Page extract:
■ ■ ■

2 years ago
You probably heard about Google Analytics 4 right?
It has been THE headline for the past few weeks.
A lot of articles about GA4 have been written, mostly regurgitating the info from the Google documentation.
We took 12 real questions we received from clients/colleagues about the new GA4 that we answered with actionable insights.
1) Do I need to re-do my tagging for GA4 ?
2) What are those pre-made events? I didn’t set them up.
3) I don’t find the standard reports I used to have on the left side panel.
4) Goals, where are my goals?!
5) Where are my audiences and how do I manage them?
6) I see my payment methods showing as a referrer. Where can I find the referral exclusion list?
7) Where do I find the checkout behaviour and shopping behaviour?
8) Speaking about datalayer, do I need to adapt my datalayer to work with GA4?
9) How to use the debug mode to test events and conversion?
10) Data Deletion request, What is this?
11) Assisted conversion, Time lag, Model comparison tool. Where are they?
12) Is GA4 Still Cookie-based?
The main concept of the new version of analytics is “Everything is EVENT-based”.
“Yeah, I know what events are, I’ve been using them for years in analytics”.

■ ■ ■

Stored rows:

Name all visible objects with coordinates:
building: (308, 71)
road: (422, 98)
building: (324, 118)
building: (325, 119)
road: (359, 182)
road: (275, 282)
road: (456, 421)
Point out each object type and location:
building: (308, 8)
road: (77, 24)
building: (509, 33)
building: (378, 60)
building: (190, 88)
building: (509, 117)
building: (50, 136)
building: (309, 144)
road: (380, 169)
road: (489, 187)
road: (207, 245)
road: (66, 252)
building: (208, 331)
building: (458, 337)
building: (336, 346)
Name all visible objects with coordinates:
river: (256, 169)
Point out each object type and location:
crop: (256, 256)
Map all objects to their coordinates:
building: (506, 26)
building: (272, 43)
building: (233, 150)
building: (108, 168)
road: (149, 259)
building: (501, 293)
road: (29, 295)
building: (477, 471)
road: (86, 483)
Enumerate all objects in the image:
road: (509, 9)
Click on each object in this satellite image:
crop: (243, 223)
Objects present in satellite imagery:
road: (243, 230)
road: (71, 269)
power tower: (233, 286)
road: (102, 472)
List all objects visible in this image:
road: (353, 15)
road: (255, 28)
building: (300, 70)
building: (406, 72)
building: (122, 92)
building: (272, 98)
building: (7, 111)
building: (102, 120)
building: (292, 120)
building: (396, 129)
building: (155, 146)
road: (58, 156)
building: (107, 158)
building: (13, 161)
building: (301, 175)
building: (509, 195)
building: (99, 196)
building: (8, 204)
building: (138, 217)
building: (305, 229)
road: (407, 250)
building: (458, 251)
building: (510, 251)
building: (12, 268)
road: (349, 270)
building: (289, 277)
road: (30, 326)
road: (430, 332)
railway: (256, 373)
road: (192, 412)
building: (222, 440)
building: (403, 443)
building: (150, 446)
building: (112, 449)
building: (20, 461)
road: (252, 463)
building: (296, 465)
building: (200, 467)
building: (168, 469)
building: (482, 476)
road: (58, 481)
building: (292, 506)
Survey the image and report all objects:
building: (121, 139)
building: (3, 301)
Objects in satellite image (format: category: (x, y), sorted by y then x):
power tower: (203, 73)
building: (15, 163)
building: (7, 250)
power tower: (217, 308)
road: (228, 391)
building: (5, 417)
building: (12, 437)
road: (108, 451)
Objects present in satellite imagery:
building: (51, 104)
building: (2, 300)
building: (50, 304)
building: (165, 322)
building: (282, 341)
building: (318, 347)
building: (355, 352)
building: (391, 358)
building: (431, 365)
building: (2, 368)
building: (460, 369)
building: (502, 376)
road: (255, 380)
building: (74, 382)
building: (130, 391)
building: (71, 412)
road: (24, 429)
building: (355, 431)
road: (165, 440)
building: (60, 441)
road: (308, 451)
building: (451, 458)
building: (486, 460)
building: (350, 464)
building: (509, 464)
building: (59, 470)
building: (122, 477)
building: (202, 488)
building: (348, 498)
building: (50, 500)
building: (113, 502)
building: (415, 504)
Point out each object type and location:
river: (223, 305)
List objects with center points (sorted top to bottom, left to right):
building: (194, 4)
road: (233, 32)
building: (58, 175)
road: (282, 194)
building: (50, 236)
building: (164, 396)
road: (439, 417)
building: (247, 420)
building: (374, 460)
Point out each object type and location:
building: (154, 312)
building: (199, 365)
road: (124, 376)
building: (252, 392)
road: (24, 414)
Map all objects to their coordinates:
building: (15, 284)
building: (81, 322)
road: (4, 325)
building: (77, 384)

■ ■ ■

Exercise requirements:
1 – From the Google Analytics 4 article, list the features that the question numbered 11 asks about.
2 – For each statement, decide whether the Google Analytics 4 article supports it, answering yes or no and quoting the deciding words: (a) The questions came from clients and colleagues. (b) The main concept of the new version is that everything is session-based. (c) One question concerns payment methods appearing as a referrer.
3 – Continue the Google Analytics 4 article from its last sentence.
The rows have no connection to the Google Analytics 4 article.

Results of the tasks:
1 – Assisted conversion, Time lag, Model comparison tool

2 –
(a) Yes: "We took 12 real questions we received from clients/colleagues"
(b) No: "The main concept of the new version of analytics is “Everything is EVENT-based”."
(c) Yes: "I see my payment methods showing as a referrer."

3 –
That’s fair. But you’re not in Universal Analytics anymore. It’s time to accept it and see things differently.
Remember event tracking in Universal Analytics. You had three levels to define your data: event category, event action, and event label. Custom Dimensions/metrics were used to get more data and flexibility in the tracking.
This is gone.
In GA4, every action on the website (hit) is an event. You can add up to 25 parameters to that event. That’s exactly why GA4 is very powerful and flexible. You’re no longer limited to “Category – Action – Label” and custom dimensions.
Once you grasp that concept, you’ll understand the potential of GA4.
Most of the answers will include Google Tag Manager. If you are not using Google Tag Manager, the setup is still possible but you are missing a lot of very handy features for setup and debugging.
Yes, you do.
Don’t get fooled by the “Upgrade to GA4” button.
It will just create a parallel view of your universal analytics view.
You have to install the GA4 Configuration tag in Google tag manager
and setup again your custom events as GA4 event tags.
Those are events automatically created in GA4. It’s a new feature called “enhanced measurement” that sets up events based on simple user actions on a website.
Even though you have some out of the box high-level overview report left, GA4 wants you to use the new analysis panel to create your own reporting views with the data you need. It’s a good exercise to really think about the data you really need to display.
Explore > Analysis > Analysis hub
Goals have been rebranded to “Conversions”. While in the past you had to create them manually, you find in GA4 a simple toggle that allows you to turn any event into a conversion.
Audiences now lie at the bottom left of your main dashboard view. The audience creation process is way more flexible and efficient than Universal Analytics.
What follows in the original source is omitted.